D’autres ont suggéré que ces histoires épouvantables auraient pu être répandues afin d’éloigner les indiscrets de cet endroit se trouvant aux limites de la Bretagne et du Poitou. Les marchandises allant du duché vers le reste du royaume, ou inversement, étaient soumises à des taxes, aussi était-ce en conséquence un lieu de contrebande. Au début du XVIIe siècle, on rapporte que de violents accrochages eurent lieu entre des "commis des traites foraines [sorte de douaniers d’alors] et ceux du prochain village de Saint-Hilaire qui en tuèrent et blessèrent beaucoup"[2].

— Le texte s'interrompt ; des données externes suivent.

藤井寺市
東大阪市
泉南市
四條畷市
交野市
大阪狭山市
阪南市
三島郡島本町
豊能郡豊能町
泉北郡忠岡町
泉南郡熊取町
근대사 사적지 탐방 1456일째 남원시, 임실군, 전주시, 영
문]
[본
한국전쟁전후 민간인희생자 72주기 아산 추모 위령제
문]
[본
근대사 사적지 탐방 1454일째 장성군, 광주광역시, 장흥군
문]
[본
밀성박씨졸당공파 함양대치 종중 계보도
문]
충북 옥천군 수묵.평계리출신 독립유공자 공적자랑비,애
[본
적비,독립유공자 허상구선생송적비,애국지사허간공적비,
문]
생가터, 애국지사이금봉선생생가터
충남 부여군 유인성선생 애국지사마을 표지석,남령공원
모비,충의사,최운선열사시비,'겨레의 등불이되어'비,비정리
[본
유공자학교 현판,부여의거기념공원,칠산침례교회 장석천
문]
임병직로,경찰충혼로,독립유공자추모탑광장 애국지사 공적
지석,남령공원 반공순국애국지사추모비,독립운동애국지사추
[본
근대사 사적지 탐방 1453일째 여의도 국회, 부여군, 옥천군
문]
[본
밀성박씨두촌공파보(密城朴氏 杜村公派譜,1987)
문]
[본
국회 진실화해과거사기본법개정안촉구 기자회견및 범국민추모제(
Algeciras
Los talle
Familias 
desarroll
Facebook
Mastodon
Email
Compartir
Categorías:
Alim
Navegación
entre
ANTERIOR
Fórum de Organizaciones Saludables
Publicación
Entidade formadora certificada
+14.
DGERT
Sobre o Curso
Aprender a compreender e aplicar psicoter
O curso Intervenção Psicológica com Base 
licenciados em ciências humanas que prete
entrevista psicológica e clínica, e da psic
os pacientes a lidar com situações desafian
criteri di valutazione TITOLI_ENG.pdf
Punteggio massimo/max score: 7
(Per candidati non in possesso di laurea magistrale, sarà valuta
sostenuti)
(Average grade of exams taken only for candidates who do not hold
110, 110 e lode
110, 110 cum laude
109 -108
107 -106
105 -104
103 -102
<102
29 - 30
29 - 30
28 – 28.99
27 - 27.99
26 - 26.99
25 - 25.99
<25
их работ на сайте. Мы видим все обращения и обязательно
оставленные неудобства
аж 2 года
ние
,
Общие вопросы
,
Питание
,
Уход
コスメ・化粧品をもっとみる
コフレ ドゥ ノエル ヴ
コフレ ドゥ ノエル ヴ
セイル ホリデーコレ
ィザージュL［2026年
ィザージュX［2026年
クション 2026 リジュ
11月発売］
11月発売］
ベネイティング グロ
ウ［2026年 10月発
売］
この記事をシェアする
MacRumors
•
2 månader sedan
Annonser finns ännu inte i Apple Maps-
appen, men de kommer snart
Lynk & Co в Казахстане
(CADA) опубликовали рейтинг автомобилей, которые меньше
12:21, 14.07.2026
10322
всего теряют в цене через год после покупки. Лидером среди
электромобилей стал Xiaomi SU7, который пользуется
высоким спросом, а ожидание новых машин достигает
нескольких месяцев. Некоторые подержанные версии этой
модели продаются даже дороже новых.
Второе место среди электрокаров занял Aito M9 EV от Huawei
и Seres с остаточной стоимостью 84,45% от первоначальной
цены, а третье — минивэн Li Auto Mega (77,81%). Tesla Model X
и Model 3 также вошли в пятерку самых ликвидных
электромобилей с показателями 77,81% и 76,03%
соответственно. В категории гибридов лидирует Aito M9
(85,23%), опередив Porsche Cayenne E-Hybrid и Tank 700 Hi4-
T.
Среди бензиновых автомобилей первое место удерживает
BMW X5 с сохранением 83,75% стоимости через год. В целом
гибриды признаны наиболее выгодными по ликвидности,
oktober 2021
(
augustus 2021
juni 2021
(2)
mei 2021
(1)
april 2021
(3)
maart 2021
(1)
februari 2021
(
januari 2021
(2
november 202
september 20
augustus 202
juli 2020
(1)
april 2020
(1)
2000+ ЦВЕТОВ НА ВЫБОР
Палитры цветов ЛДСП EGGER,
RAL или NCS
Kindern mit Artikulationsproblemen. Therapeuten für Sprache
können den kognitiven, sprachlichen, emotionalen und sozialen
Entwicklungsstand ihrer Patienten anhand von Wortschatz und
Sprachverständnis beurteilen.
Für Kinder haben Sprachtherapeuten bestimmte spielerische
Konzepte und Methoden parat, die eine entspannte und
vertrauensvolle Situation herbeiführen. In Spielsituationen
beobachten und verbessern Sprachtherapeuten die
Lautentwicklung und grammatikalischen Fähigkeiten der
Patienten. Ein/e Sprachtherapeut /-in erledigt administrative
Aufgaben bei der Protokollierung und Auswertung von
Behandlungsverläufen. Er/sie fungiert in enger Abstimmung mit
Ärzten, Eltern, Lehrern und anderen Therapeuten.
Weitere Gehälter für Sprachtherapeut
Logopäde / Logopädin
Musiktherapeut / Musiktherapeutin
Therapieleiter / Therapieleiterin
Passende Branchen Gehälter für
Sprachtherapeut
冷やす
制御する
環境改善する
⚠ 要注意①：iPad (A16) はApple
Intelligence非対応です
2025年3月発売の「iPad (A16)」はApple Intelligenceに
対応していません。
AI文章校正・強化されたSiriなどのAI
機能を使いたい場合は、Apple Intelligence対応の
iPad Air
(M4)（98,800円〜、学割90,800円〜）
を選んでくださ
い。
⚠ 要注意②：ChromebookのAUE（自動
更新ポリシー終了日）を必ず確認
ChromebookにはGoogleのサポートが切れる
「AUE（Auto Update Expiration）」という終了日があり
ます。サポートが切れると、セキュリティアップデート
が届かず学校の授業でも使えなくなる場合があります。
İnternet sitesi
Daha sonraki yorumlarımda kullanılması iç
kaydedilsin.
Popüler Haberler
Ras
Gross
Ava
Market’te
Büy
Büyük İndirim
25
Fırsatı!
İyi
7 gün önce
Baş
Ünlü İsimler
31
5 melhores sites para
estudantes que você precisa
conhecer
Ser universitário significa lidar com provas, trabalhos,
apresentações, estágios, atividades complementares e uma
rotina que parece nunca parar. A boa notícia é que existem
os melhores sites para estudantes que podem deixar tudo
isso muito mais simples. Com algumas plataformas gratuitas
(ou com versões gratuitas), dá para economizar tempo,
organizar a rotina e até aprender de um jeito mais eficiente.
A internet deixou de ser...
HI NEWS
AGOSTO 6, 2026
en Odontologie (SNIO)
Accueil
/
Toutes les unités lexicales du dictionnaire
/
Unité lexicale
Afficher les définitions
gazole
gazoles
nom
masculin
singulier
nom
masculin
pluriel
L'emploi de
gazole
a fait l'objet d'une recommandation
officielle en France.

Enfin, à propos de ce toponyme malgré tout un peu étrange, on remarquera que dans les archives judiciaires aux XVIIe-XVIIIe siècles (pour les plaintes notamment), on trouve souvent le terme "assassinat" non pas au sens d'homicide volontaire, mais à celui de violences graves ayant entraîné des blessures sérieuses. "L'assassin" ne désignait alors pas nécessairement un meurtrier.

Autres mentions

L’emplacement de "l’Arbre à l'assassin" a subi des va-et-vient entre Montaigu et Saint-Hilaire-de-Loulay. Depuis toujours sur cette dernière commune, il se retrouva cependant en 1814 sur le cadastre de Montaigu. Mais les révisions et rénovations cadastrales de 1963 et 1966 le ramenèrent par inadvertance sur la commune de Saint-Hilaire-de-Loulay[3].

Sources et références

(sauf mention contraire, les illustrations sont dues à M. Mignet)

[1]

Mignen (Gustave), Paroisses, églises et cures de Montaigu "Bas-Poitou", 1900, p. 188-189 (tiré à part de l’Annuaire de la Société d’Émulation de la Vendée).

 
[2]

Dubuisson-Aubenay (François-Nicolas), "Itinéraires de Bretagne en 1636", première édition dans la revue Archives de Bretagne, 1902, p. 170. Une nouvelle édition, étoffé de très nombreuses et judicieuses illustrations et contextualisations, en a été réalisée en 2006 : "La Bretagne d'après l'Itinéraire de Monsieur Dubuisson-Aubenay", 1113 p.

 
[3]

Plans cadastraux de Montaigu (Arch. dép. de la Vendée : 3 P 146 et 2313 W 146) et de Saint-Hilaire-de-Loulay (Arch. dép. de la Vendée : 3 P 224 et 2313 W 224).